Zwar wird davon ausgegangen, dass unter dem Ende 2001 gestürzten Regime der radikal-islamischen Taliban hunderte Afghanen heimlich zum Christentum konvertierten. Rahmans Fall ist aber der erste, in welchem der Beschuldigte nicht nur vor Gericht einräumt, konvertiert zu sein, sondern sich auch weigert, zum Islam zurückzukehren.

Präsident Karsai in Bedrängnis
Der Fall könnte den vom Westen gestützten afghanischen Präsidenten Hamid Karsai in Bedrängnis bringen. Sollte Rahman durch alle Instanzen hinweg zum Tode verurteilt werden, müsste Karsai selber die Anordnung zur Hinrichtung unterzeichnen. Religiöse Fundamentalisten in Afghanistan dürften ihn drängen, an Rahman ein Exempel zu statuieren.

Der Westen, der das kriegszerstörte Land und Karsais Regierung maßgeblich finanziert, und Menschenrechtsgruppen dürften dagegen Druck auf den Präsidenten ausüben, genau das nicht zu tun.Zahlreiche Staaten haben bereits gegen die Vorgangsweise protestiert.

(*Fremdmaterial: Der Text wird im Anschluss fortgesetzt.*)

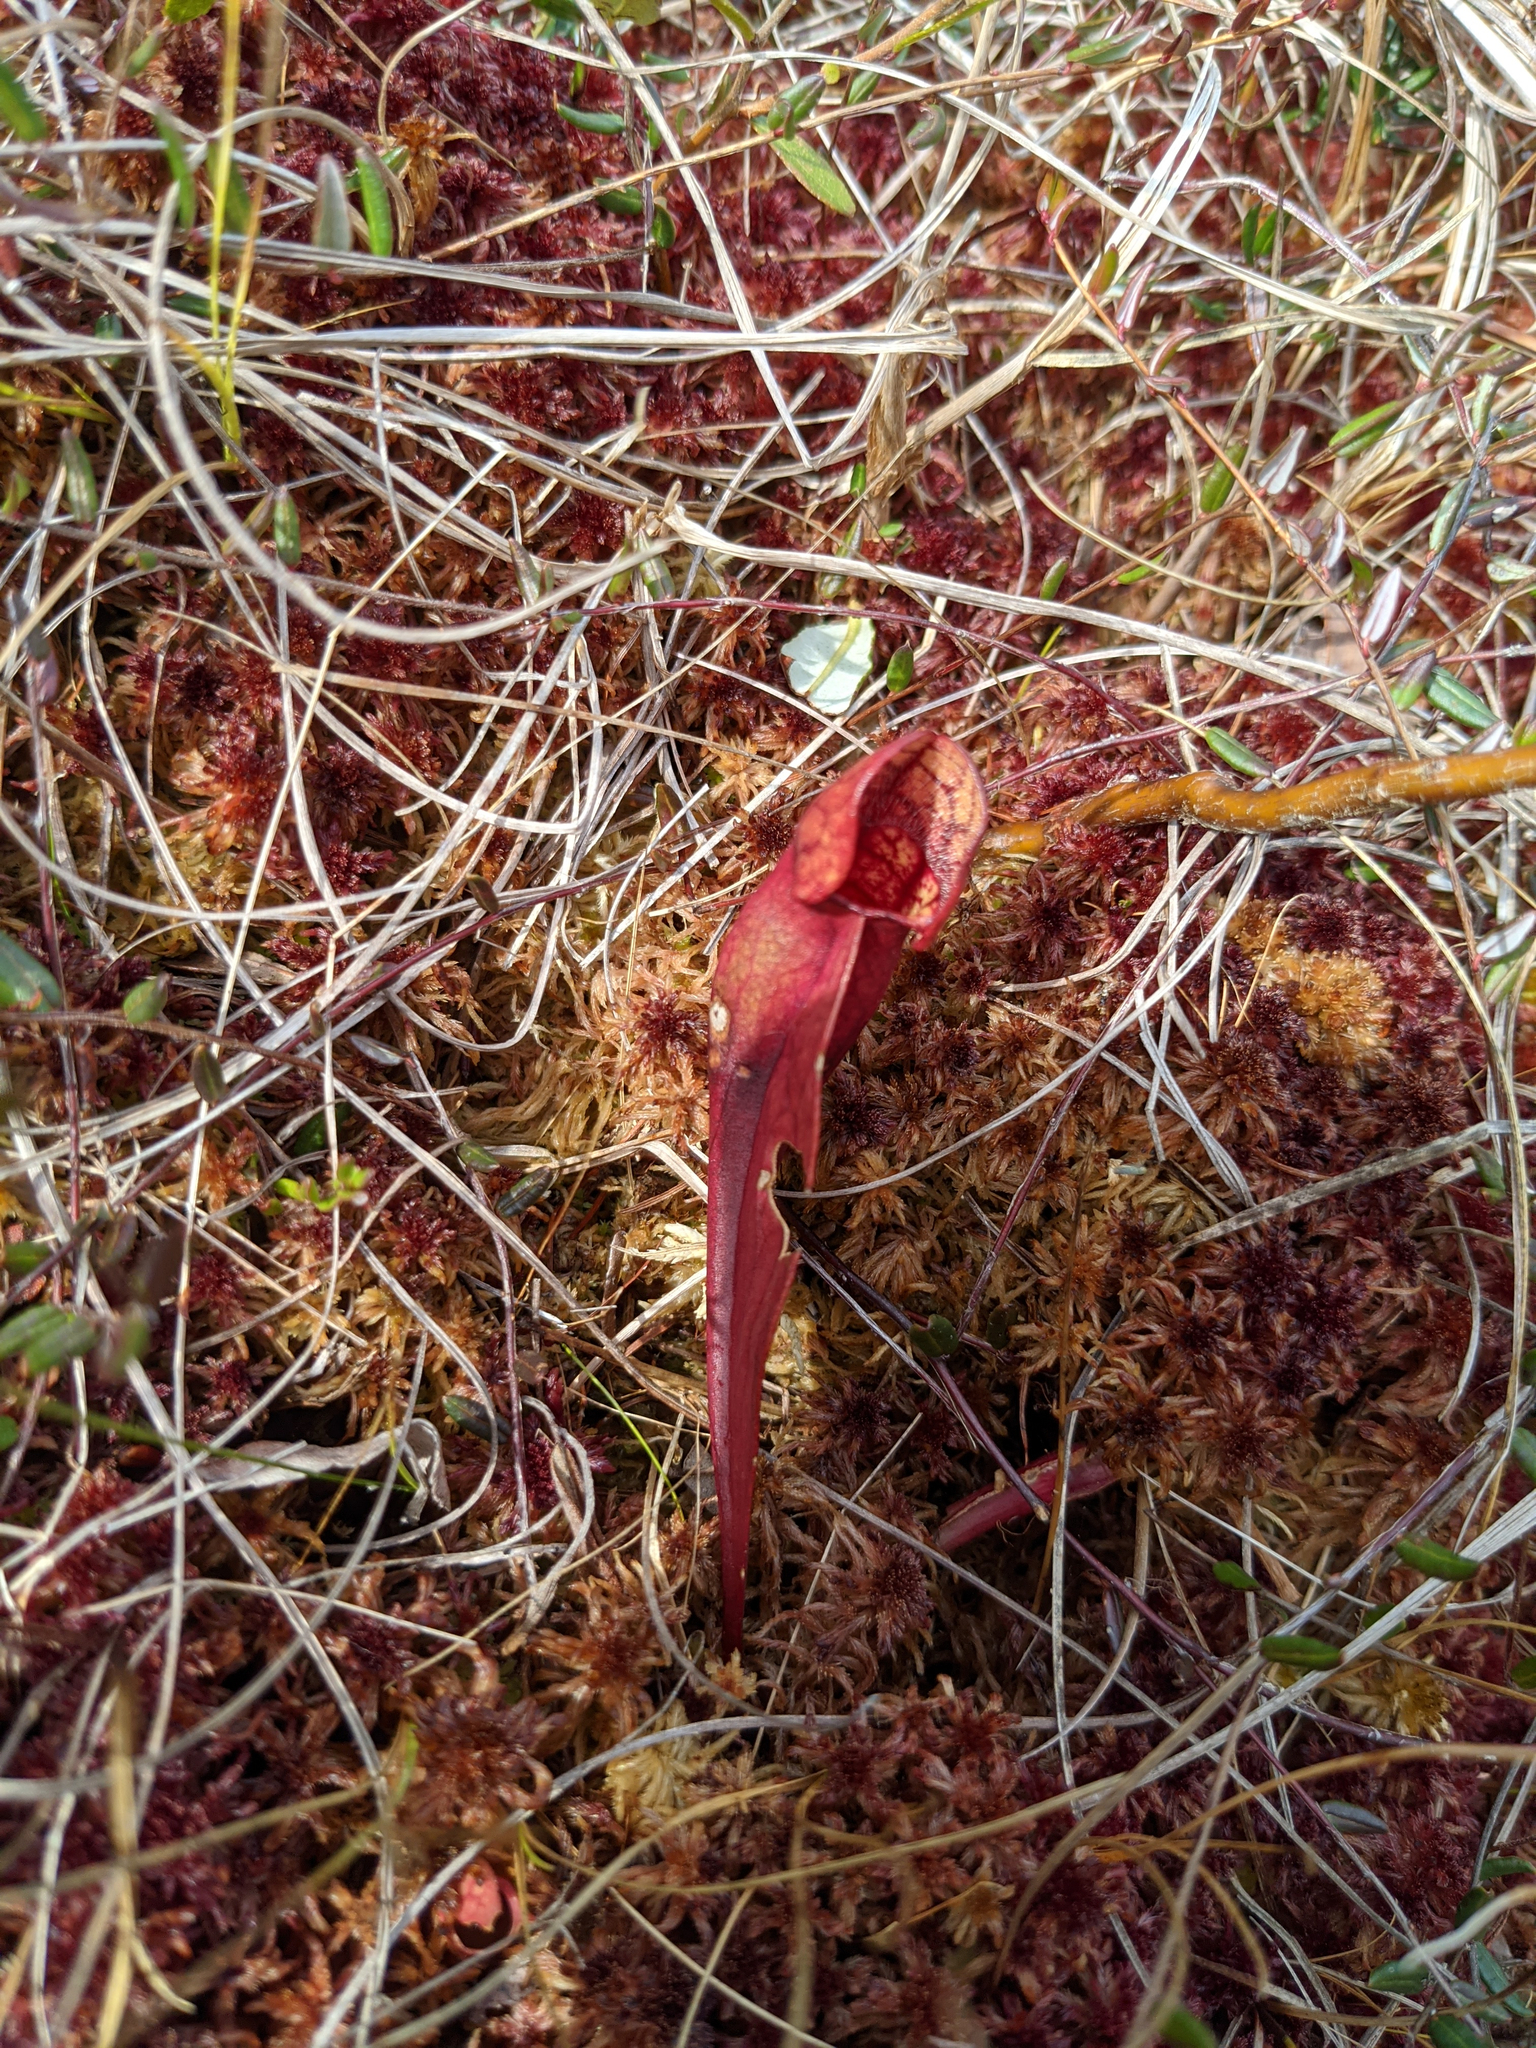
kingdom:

Afghanistan weist deutsche Kritik zurück
Die afghanische Regierung hat besonders die scharfe Kritik aus Deutschland und Europa am Prozess gegen den zum Christentum übergetretenen Abdul Rahman empört zurückgewiesen. Wirtschaftsminister Amin Farhang betonte, die "hitzige und emotionale Reaktion deutscher Politiker ist überzogen und hat bei den Afghanen für Unmut gesorgt".

"Wir mischen uns auch nicht in die inneren Angelegenheiten der Bundesrepublik oder gar in laufende Rechtsverfahren ein", sagte Farhang weiter. "Wenn deutsche Politiker indirekt mit dem Abzug der Bundeswehr drohen, dann grenzt das an eine Art von Erpressung."

Noch ist kein Urteil gesprochen... 
Der Prozess gegen Abdul Rahman sei ein offenes Verfahren. "Wir wissen nicht, ob der Beschuldigte überhaupt zurechnungsfähig ist", gab der Minister zu bedenken. Nachdem der Mann von seinem Vater angezeigt wurde, habe die Staatsanwaltschaft ermitteln müssen. "Das ist afghanisches Recht", sagte Farhang.

Jetzt werde die Rechtslage geprüft. "Natürlich fordern Fanatiker in solchen Fällen die Todesstrafe, doch es ist sehr unwahrscheinlich, dass sie gegen Rahman verhängt wird", meinte der Minister. Man müsse jetzt abwarten und "nicht sofort so emotional reagieren". "Im Karikaturenstreit blieb die afghanische Regierung ja auch gelassen, obwohl viele Bürger wütend waren", fügte Farhang hinzu.